Eso que te dejan los viajes.
Te he visto caminando y se me amontonaron los segundos. Por cada paso que diste, como tanteando con tus manos callosas el aire a tu alrededor, se me abrió una deuda con el tiempo. Con la existencia. Ambas formas de hablar de la muerte.
Y en el reflejo de tus ojos vi a la muerte agazapada. La escruté con paciencia, seguro de que no huiría entre las grietas cobrizas de tus pómulos, ni junto a la secreción viscosa de tus cataratas. La vi cómoda, austera y solitaria; de piernas cruzadas y mirada severa, consciente de que solo a ella no le llega ella misma.
A cada paso que diste hipotequé un poquito más de tiempo y existencia, a cambio de unos cuantos retazos más de realidad junto a esa muerte tuya, que era solo tuya y que no tenía derecho de usurpar; pero, y como suelen ocurrir siempre las cosas, cuya amistad envidié hasta que la ansiedad comenzó a desbaratarme.
Ahogándome como en un ataque de asma, retorciéndome como en un calambre de pie, vomité el arcoíris de metáforas trilladas que acababa de elaborar, sobre carreteras de un solo carril con curvas ciegas y carros ajenos en un camino finito hacia alguna parte. Hacia ese valle entre dos montañas donde el río te lleva la vida. Y es que yo siempre había pensado en vida, y tú, intachable en tu silencio, caminando despacito y con la vista perdida en ese vacío denso, me miraste con una muerte hermosa y seguiste tu camino.
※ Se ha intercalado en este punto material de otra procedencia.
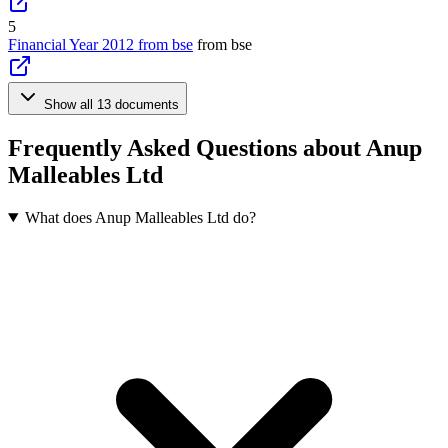
5
Financial Year 2012 from bse
from bse
Show all 13 documents
Frequently Asked Questions about Anup
Malleables Ltd
What does Anup Malleables Ltd do?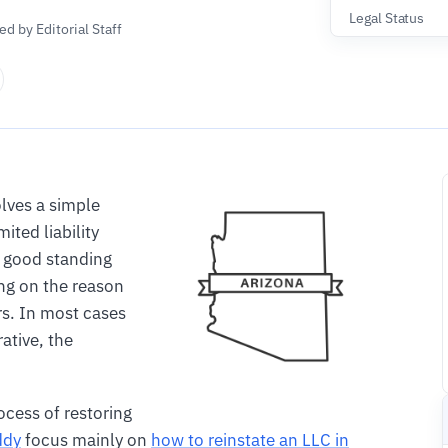
Legal Status
d by Editorial Staff
lves a simple
mited liability
 good standing
ng on the reason
rs. In most cases
rative, the
ocess of restoring
ddy
focus mainly on
how to reinstate an LLC in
Y tras el crepitar de las piedras en el río, gritándote en silencio que no me devuelvas los segundos, solo quise poder vivir con esa muerte alojada en la retina. Pero entendí, como suelen ocurrir siempre las cosas, que para eso solo habías necesitado existencia y tiempo. Y yo no los tenía. Y no es que los acabara de perder, sino que nunca supe tenerlos.